Deuxième film réalisé en Pologne en 1972 par le grand cinéaste polonais Andrzej Zulawski (l’auteur des excellents Possession avec Isabelle Adjani, L’important c’est d’aimer avec Romy Schneider ou encore de La femme publique avec Valérie Kaprisky), après le magistral La troisième partie de la nuit, Le diable a été d’emblée interdit par la censure polonaise et n’a pu être libéré qu’en 1998.

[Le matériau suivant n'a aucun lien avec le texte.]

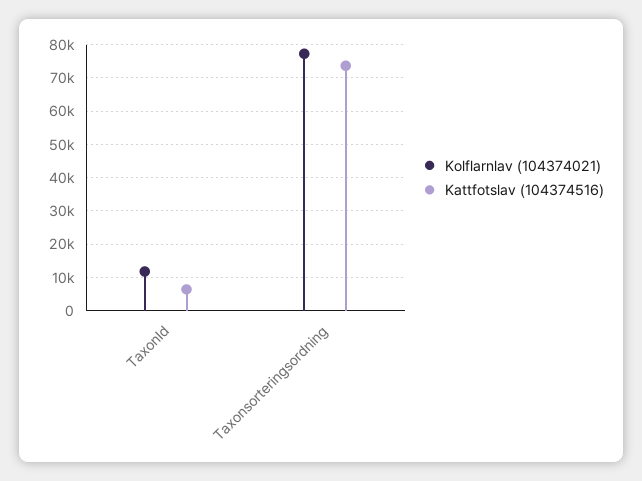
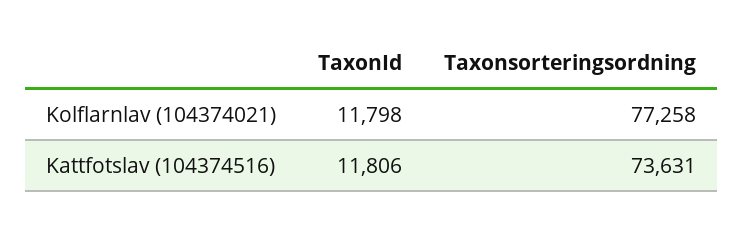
Kattfotslav (104374516), TaxonId: 6000 -> 11806

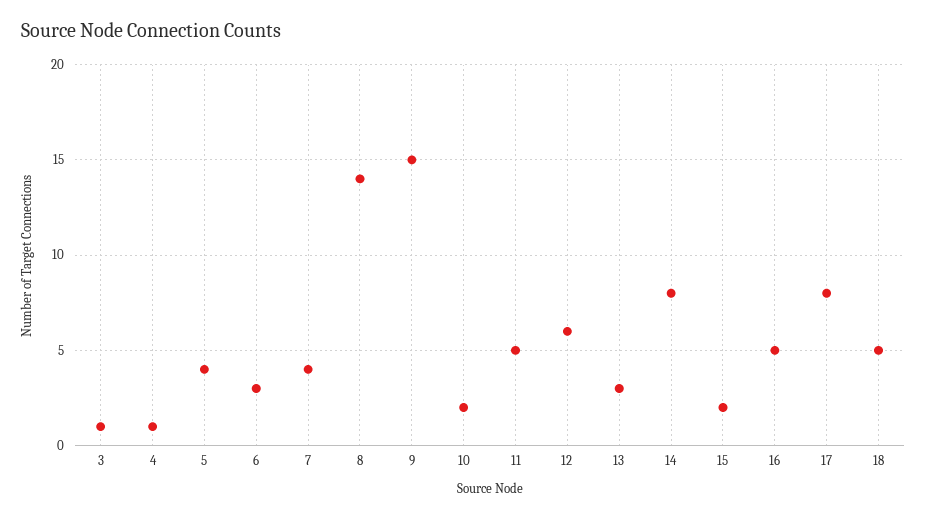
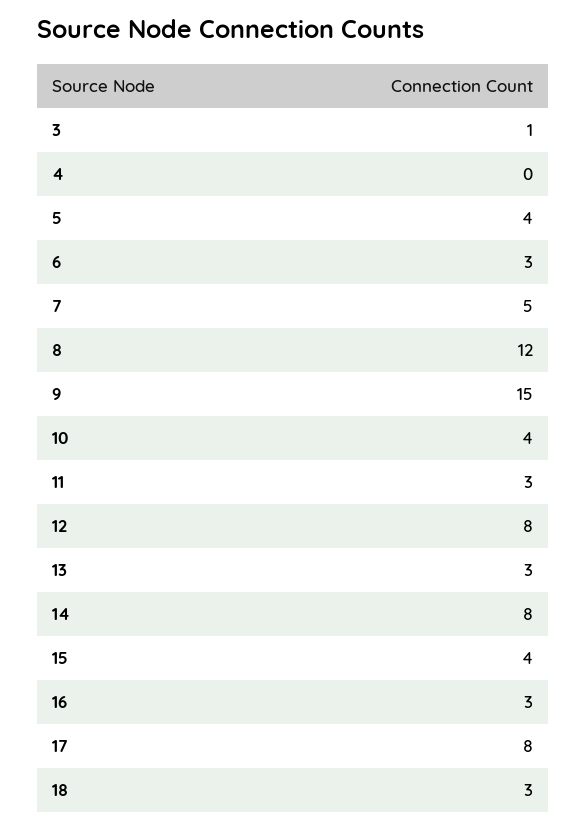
4: 1 -> 0
7: 4 -> 5
8: 14 -> 12
10: 2 -> 4
11: 5 -> 3
12: 6 -> 8
15: 2 -> 4
16: 5 -> 3
18: 5 -> 3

Film radical, provocateur, d’une folle audace, Le diable est un spectacle baroque proprement hallucinant, d’une maîtrise formelle et esthétique renversante, surtout venant de la part d’un jeune cinéaste seulement âgé de 32 ans. Le film suit la folie meurtrière d’un jeune aristocrate au XVIIIème siècle, sans que le caméra ne quitte jamais ce corps qu’elle suit au plus près, dans ses moindres faits et gestes.
Les obsessions de Zulawski : autodestruction, hystérie, animalité de l’homme, folie furieuse, qu’il développera plus tard dans son œuvre française, sont déjà en germe dans Le diable.
Ce film à la mise en scène épileptique (typique de Zulawski), successions ininterrompues de plans secs et saccadés toujours en mouvement, de hurlements, de convulsions, d’éclats de violence terrifiants, laisse le spectateur pantois, épuisé, qui peut finir par rejeter totalement le film.
Il en résulte un opéra baroque de feu et de sang, qui dresse un tableau terrible de l’Etat polonais en total décrépitude. Dès le premier plan du film, le jeune héros sort d’un asile d’aliénés qui n’est en fait qu’une métaphore du démembrement de la Pologne. Et l’atmosphère morbide du film, accentuée par l’ivresse de la caméra, emmène le protagoniste et le spectateur au bord de la folie, au bord du dérèglement, le long d’un lent chemin de croix ne laissant que des cadavres.
Bien que l’action du film se déroule au XVIIIème siècle, les autorités polonaises y ont vu une attaque de l’Etat polonais, d’où l’interdiction totale du film de Zulawski qui n’a été levée qu’en 1998.
Malsain, morbide, dépressif, fou, incontrôlable, Le diable est une expérience unique. Le film n’est certes pas aimable, ne plaira pas à tout le monde mais il ne peut laisser indifférent.